Initial Presentation

A 49-year-old man with no significant past medical history presents with a painless mass in the anterior part of his neck.

History, Physical Examination, and Initial Investigations

He has no other symptoms, no weight changes, no history of radiation exposure to the neck, and no family history of malignancy. Physical exam shows a mass in the left thyroid lobe. There is no evidence of cardiac arrhythmias, tremors, or ophthalmologic abnormalities. Thyroid-stimulating hormone (TSH) level is 2.8 mIU/L (normal range, 0.4–4.5 mIU/L) and free thyroxine (T4) level is 1.1 ng/dL (normal range, 0.8–1.5 ng/dL). An ultrasound scan of the neck shows enlargement of the left lobe of thyroid gland, containing multiple complex lesions, the largest measuring 2 x 3 cm, with calcification as well as 3 enlarged lymph nodes in the left level IV. Fine-needle aspiration of the thyroid mass is positive for papillary carcinoma.

• What is the approach to the initial evaluation of a thyroid nodule?

Initial diagnostic evaluation includes history, physical examination, and TSH measurement; nonfunctioning nodules, associated with normal or high values of TSH, carry a higher risk of malignancy [5]. Cervical ultrasound should be performed in all patients with nodules.
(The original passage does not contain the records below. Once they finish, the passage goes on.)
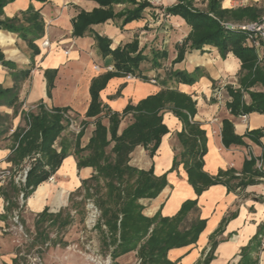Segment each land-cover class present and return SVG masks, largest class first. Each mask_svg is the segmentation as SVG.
<instances>
[{
	"label": "crops",
	"instance_id": "crops-1",
	"mask_svg": "<svg viewBox=\"0 0 264 264\" xmlns=\"http://www.w3.org/2000/svg\"><path fill=\"white\" fill-rule=\"evenodd\" d=\"M147 1L152 7L147 8L140 19L126 23L125 18L120 15L130 5L117 4L113 9V18L91 25L79 35L75 34V22L82 12L91 13L100 8L95 0H15L4 8L3 18H13L22 17L29 7H34L41 14L45 29L43 37L35 41L40 49L35 55L28 42L18 34L0 30V49L5 59L16 64L19 69L32 67L29 78L21 84L20 101L25 108L20 110L7 139L0 142V165H12L16 171L22 170L26 165L27 160L19 168L10 161L14 145L11 135L18 128L29 129L22 118V111L28 112L31 106L44 103L48 109L72 111L85 128L80 141L84 148L94 134L99 117L109 127L110 122L106 117L108 109L123 113L128 105H137L162 89L171 88L157 84L158 74L164 70L166 62H171L174 71L193 73L197 68L201 69L203 75L195 84L179 83L180 88L177 90L191 96L196 102L193 122L205 132L207 138L203 171L213 178L220 177L219 174L224 172L220 177L223 182L210 186L198 195L189 182L185 165L181 163L173 168L175 159L181 161L185 150L179 136L184 124L170 109L165 110L164 124L169 132L162 138L158 150L151 155L149 150L138 146L130 156L132 166L145 171L153 170L157 177L167 175L168 184L156 198L140 200L144 207L143 213L150 218L157 214L174 217L186 201H197L196 209L189 213L185 227L189 228L195 220H204L205 228L196 243L171 249L168 252L171 262L204 264L211 256L208 264H264V234H259L260 229L264 231V176H254L252 172L245 170L246 161L254 157L257 163L263 160L264 173V114L252 112L248 114V120L244 121L230 107L234 101L230 89L244 92L240 84L242 62L233 53L223 58L218 48L211 45L201 49L187 48L182 60L177 61L179 48L191 32V27L183 18L166 13V8L176 5L178 0ZM207 4L208 0L206 7ZM246 7L264 8V0L222 1L223 9ZM98 37L108 39L111 50L138 45V52L142 51L145 60L133 74L130 73L135 76V81H129L127 73L118 71L114 56L104 54ZM46 40H49L48 48L43 46ZM257 51L263 58V49ZM157 52H165L166 57L157 60ZM143 63H150V67L143 69ZM4 67L0 63V84L7 88L13 87L15 82L9 72L4 71L8 68ZM166 78L169 79L167 75ZM227 78L233 79V82L223 92L224 102H210L208 97L212 94L216 96V90ZM51 79L52 89L49 93ZM101 80H106L99 92L105 111L98 117H87L92 102V85ZM251 90L263 91V88L259 86ZM215 98L219 100L217 96ZM244 100L247 104L251 103L246 92ZM127 118L129 121L125 122ZM225 121L231 124L236 135L244 136L245 145L225 146L222 136ZM132 122L133 115L127 114L120 124L119 134ZM249 132H260L262 135H256L255 140H251L245 136ZM68 135L66 129L54 146L58 152H61L62 145L69 147L68 156L50 176L55 178V182H43L27 197V209L37 218L46 209L49 213L58 214L67 206L71 193L78 191L84 180L96 174L92 167H78L74 154L77 135L71 144L67 142ZM113 147L114 143L108 152ZM247 180L255 182L238 186L240 181ZM25 183L26 180L20 185L12 181L5 186L0 182V228L8 221L12 209L18 207L19 198L24 195ZM14 187L17 191L13 190ZM4 192L10 194V201L14 203L12 209H9L11 202L5 198ZM135 253L137 264H140L136 251L120 258ZM120 258L113 261V264H121Z\"/></svg>",
	"mask_w": 264,
	"mask_h": 264
},
{
	"label": "trees",
	"instance_id": "trees-1",
	"mask_svg": "<svg viewBox=\"0 0 264 264\" xmlns=\"http://www.w3.org/2000/svg\"><path fill=\"white\" fill-rule=\"evenodd\" d=\"M14 1L0 0V30L18 34L28 42L33 54H38L40 49L35 41L44 35L45 24L42 16L31 6L22 17L3 18L4 8ZM36 1L44 2V0ZM95 1L100 4V8L91 13L82 12L78 16L75 22L76 35L83 34L91 25L104 23L113 18V9L117 4L130 5L125 13L120 15L125 18L126 23L140 19L144 11L152 7L147 0ZM222 1L208 0L207 7L200 9L195 6L194 0H178L176 5L166 8L167 14L183 18L191 27L190 34L179 48L177 61L182 60L187 48L201 49L206 45L218 48L223 58L233 53L242 62L240 84L244 92L230 89L234 97L230 105L232 112L237 115L252 112L264 114V54L261 58L257 48L248 43L245 33L228 30L223 24L231 22L230 20L250 22L259 20L264 14V8L223 9ZM97 39L104 54L114 56L119 72L133 74L145 60L142 51L138 52L137 44L127 49L111 50L108 39L102 37ZM262 49L264 52V47ZM165 57V52L156 53L157 60ZM0 63L12 70L11 77L15 82L10 88L0 84V107L14 109V113L17 114L22 106L21 84L29 78L32 67L19 69L16 64L5 59L1 49ZM202 75L201 69L197 68L193 73L173 71L168 78L177 83L193 85ZM105 82L106 80H101L93 83L92 102L87 117H98L105 111L99 96ZM259 86L263 91L251 90ZM51 89L52 79L48 86L49 93ZM245 92L251 98L250 104L244 100ZM169 109L184 124L179 136L185 150L181 161L175 159L173 168L183 163L188 172L189 182L200 195L210 186L223 182L220 177L225 173L221 172L220 177L213 178L203 171L207 138L205 132L193 122L196 102L191 96L177 89H162L159 93L141 100L137 105H128L123 113L108 109L106 117L110 122L109 127L104 125L102 117H99L94 134L84 148L81 147L80 141L85 128L76 137L74 154L78 167L80 169L92 167L96 174L83 181L82 187L77 192L81 194L84 191L85 195L81 201H75L71 209L85 205L88 200H95L101 210V219L96 227L101 234L103 245L110 252L112 261L136 251L140 264H176L168 259V252L173 248L196 243L205 228L204 220H195L189 228L185 227L186 219L189 213L196 209L197 201H186L174 217H162L157 214L150 218L143 213L144 207L140 200L156 198L168 184L167 175L157 177L153 170L145 171L132 166L130 156L138 146H143L154 155L162 138L169 132L163 118V112ZM66 112L67 109H48L44 103H40L35 111H22V118L29 129L18 128L11 135L14 145L10 161L19 168L27 158H32L35 154L41 155V159L33 161L27 174L23 190L24 198H27L40 184L49 180L69 154L68 146L62 145L61 152L54 147L68 127L69 121L64 115ZM127 114L133 115V122L119 134L120 124ZM11 128L10 115L0 114V142L7 138ZM256 135L262 134L249 132L245 136L255 140ZM222 136L227 147L246 144L243 140L244 136L236 135L231 124L226 121ZM112 143L114 147L108 152ZM245 170H249L254 176H264L262 170L258 169L254 157L246 161ZM254 182V180L240 181L238 186H247ZM13 190L17 191V188L14 187ZM4 196L7 200H11L9 193L4 192ZM10 202L9 209H12L14 203ZM71 209L66 216L63 210L53 214L46 209L39 214L35 223L38 232L37 241L41 240L43 244L48 241L56 244L44 229V225L48 222L51 227L67 228L74 222ZM260 233L264 234V231L260 229ZM211 259L212 257L209 256L204 264H208ZM14 263L18 264L19 259L16 258Z\"/></svg>",
	"mask_w": 264,
	"mask_h": 264
},
{
	"label": "rangeland",
	"instance_id": "rangeland-1",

Fine-needle aspiration (FNA) should be used to evaluate nonfunctioning nodules > 1 cm or subcentimeter nodules with suspicious ultrasound features or if the patient has major risk factors (history of ionizing radiation exposure, external beam radiation exposure, family or personal history of papillary thyroid cancer, or FDG-PET [fluorinated glucose positron emission tomography]–positive thyroid nodules). Scintigraphy can be used to evaluate the need for ultrasound and FNA in patients with low TSH values [6,7]; hyperfunctioning nodules are at low risk for malignancy and do not require biopsy.